Les transports et les travaux – plus «publics» les uns que les autres – rivalisent d’absurdités… à quoi s’ajoutent des affaires les plus «nature» (une des plus cocasses fut Kyral vs Faune: jim.media/?s=Kyral). Une fois, deux fois, ça va, bien que le couac puisse être fatal; mais la photo de la page 67 signale un «récidiviste»… même si le coupable n’a pas de visage.
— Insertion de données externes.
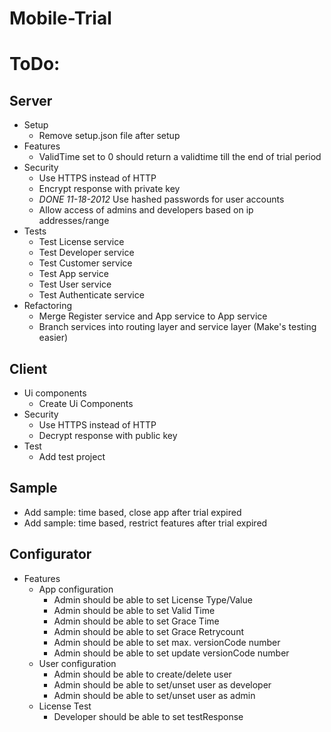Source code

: Mobile-Trial
============

# ToDo: 

## Server
* Setup
	* Remove setup.json file after setup
* Features
	* ValidTime set to 0 should return a validtime till the end of trial period
*	Security
	* Use HTTPS instead of HTTP
	* Encrypt response with private key
	* _DONE 11-18-2012_ Use hashed passwords for user accounts 
	* Allow access of admins and developers based on ip addresses/range
* Tests
	* Test License service
	* Test Developer service
	* Test Customer service
	* Test App service
	* Test User service
	* Test Authenticate service
* Refactoring
	* Merge Register service and App service to App service
	* Branch services into routing layer and service layer (Make's testing easier)

## Client
* Ui components 
	* Create Ui Components
* Security
	* Use HTTPS instead of HTTP
	* Decrypt response with public key
* Test
	* Add test project

## Sample
* Add sample: time based, close app after trial expired
* Add sample: time based, restrict features after trial expired

## Configurator
* Features
	* App configuration
		* Admin should be able to set License Type/Value
		* Admin should be able to set Valid Time
		* Admin should be able to set Grace Time
		* Admin should be able to set Grace Retrycount  
		* Admin should be able to set max. versionCode number
		* Admin should be able to set update versionCode number
	* User configuration
		* Admin should be able to create/delete user
		* Admin should be able to set/unset user as developer
		* Admin should be able to set/unset user as admin
	* License Test
		* Developer should be able to set testResponse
A avoir trop de «responsables», on génère une totale irresponsabilité: en matière de mobilité, la Ville, le Canton et les Transports Publics n’ont jamais réussi à accorder leurs violons; c’est ainsi que (en maint lieu) le tram démarre juste quand le feu passe au vert pour les piétons.
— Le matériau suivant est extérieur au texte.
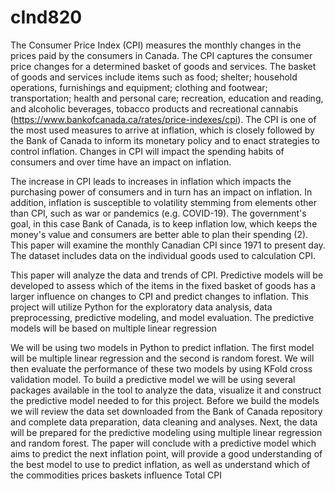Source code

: # cInd820
The Consumer Price Index (CPI) measures the monthly changes in the prices paid by the consumers in Canada. The CPI captures the consumer price changes for a determined basket of goods and services. The basket of goods and services include items such as food; shelter; household operations, furnishings and equipment; clothing and footwear; transportation; health and personal care; recreation, education and reading, and alcoholic beverages, tobacco products and recreational cannabis (https://www.bankofcanada.ca/rates/price-indexes/cpi). The CPI is one of the most used measures to arrive at inflation, which is closely followed by the Bank of Canada to inform its monetary policy and to enact strategies to control inflation.  Changes in CPI will impact the spending habits of consumers and over time have an impact on inflation. 

The increase in CPI leads to increases in inflation which impacts the purchasing power of consumers and in turn has an impact on inflation. In addition, inflation is susceptible to volatility stemming from elements other than CPI, such as war or pandemics (e.g. COVID-19). The government's goal, in this case Bank of Canada, is to keep inflation low, which keeps the money's value and consumers are better able to plan their spending (2).
This paper will examine the monthly Canadian CPI since 1971 to present day. The dataset includes data on the individual goods used to calculation CPI. 

This paper will analyze the data and trends of CPI. Predictive models will be developed to assess which of the items in the fixed basket of goods has a larger influence on changes to CPI and predict changes to inflation. 
This project will utilize Python for the exploratory data analysis, data preprocessing, predictive modeling, and model evaluation. The predictive models will be based on multiple linear regression 

We will be using two models in Python to predict inflation. The first model will be multiple linear regression and the second is random forest. We will then evaluate the performance of these two models by using KFold cross validation model. To build a predictive model we will be using several packages available in the tool to analyze the data, visualize it and construct the predictive model needed to for this project. Before we build the models we will review the data set downloaded from the Bank of Canada repository and complete data preparation, data cleaning and analyses. Next, the data will be prepared for the predictive modeling using multiple linear regression and random forest. 
The paper will conclude with a predictive model which aims to predict the next inflation point, will provide a good understanding of the best model to use to predict inflation, as well as understand which of the commodities prices baskets influence Total CPI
Le génial, ce fut les «Trente
Glorieuses»

Au niveau fédéral, la pompe est encore plus faste; mais qui a subi le Seco lors de l’aventure des «emplois temporaires fédéraux» ou l’Assurance invalidité lors d’une réforme du droit des sourds en garde un souvenir amer. Même les corps d’élite – comme la diplomatie – font preuve de plus de bonté que de recul… sans quoi ils verraient que l’ascenseur de leur Communauté internationale est en chute libre. Et on ne va pas revenir sur une autre chute, celle de fleurons industriels parapublics comme nos télécoms ou notre aviation. Sans parler de nos banquiers cravatés, qui régnèrent sur le monde pendant un demi-siècle et publiaient «la plus ancienne revue bancaire au monde».

La culture de l’alibi

Retour au purs services publics, qui se portent mieux que leur public: leurs besoins en «personnel» sont en effet sans limite, et force est d’admettre – en les voyant à l’œuvre – que ces fonctionnaires ne chôment pas. Ils travaillent comme des esclaves tout à leur «checklist» pour éviter le faux pas, mais ce qui en va à la Cité reste sujet à caution. Certes, parfois sort de terre un palais pour des nageurs ou des autobus: rutilant… de son coût exorbitant; en fin de compte, tout coûte chez nous trois fois plus cher que dans les pays voisins… à commencer par l’hôpital, avec en prime le bonnet d’âne quand vient la pandémie.

Les vantards n’ont pas d’oreilles

On ne peut s’empêcher de penser, toutefois, que la première activité d’une administration est… de dire du bien d’elle-même. Du moins, à en juger par les tonnes de communiqués, et les grand-messes comme celle de mi-mai (Genève avec Rhône-Alpes) au Campus Biotech: à «l’intelligence artificielle», le diagnostic médical; à l’instinct naturel, l’étalage de vanité (antidote: le Forum économique rhodanien). Communication à sens unique, car quand l’administré interpelle l’administration, c’est plus souvent silence radio que raison donnée. «Une plaie de notre République, ces pouvoirs publics qui ne répondent jamais aux courriers», admettait en son temps le conseiller d’Etat David Hiler. D’ailleurs, nombre de services – en particulier dans les écoles ou la santé – n’ont toujours pas découvert l’existence du «mail»… mais envoient des textos impérieux même à qui n’a pas d’appareil.

Nul n’est grand homme
pour son valet

Cet article se veut léger et ne doit pas être pris au pied de la lettre: dire qu’on ne sait plus faire de bon boulot dans ce pays ou que les services publics sont juste le havre de clowns est outré. Mais la mise en question a chez nous des limites étroites: quand il s’agit de Carl Vogt, c’est dans le vent: le conformisme progressiste a remplacé le conformisme conservateur. Mais nos administrations se sentent toujours incarner la perfection, et l’administré a toujours du mal à les faire douter. Alors si nos fonctionnaires – du greffier au ministre – ont l’air de grands hommes entre pairs, vus du public, ils semblent plutôt jouer à la poupée russe.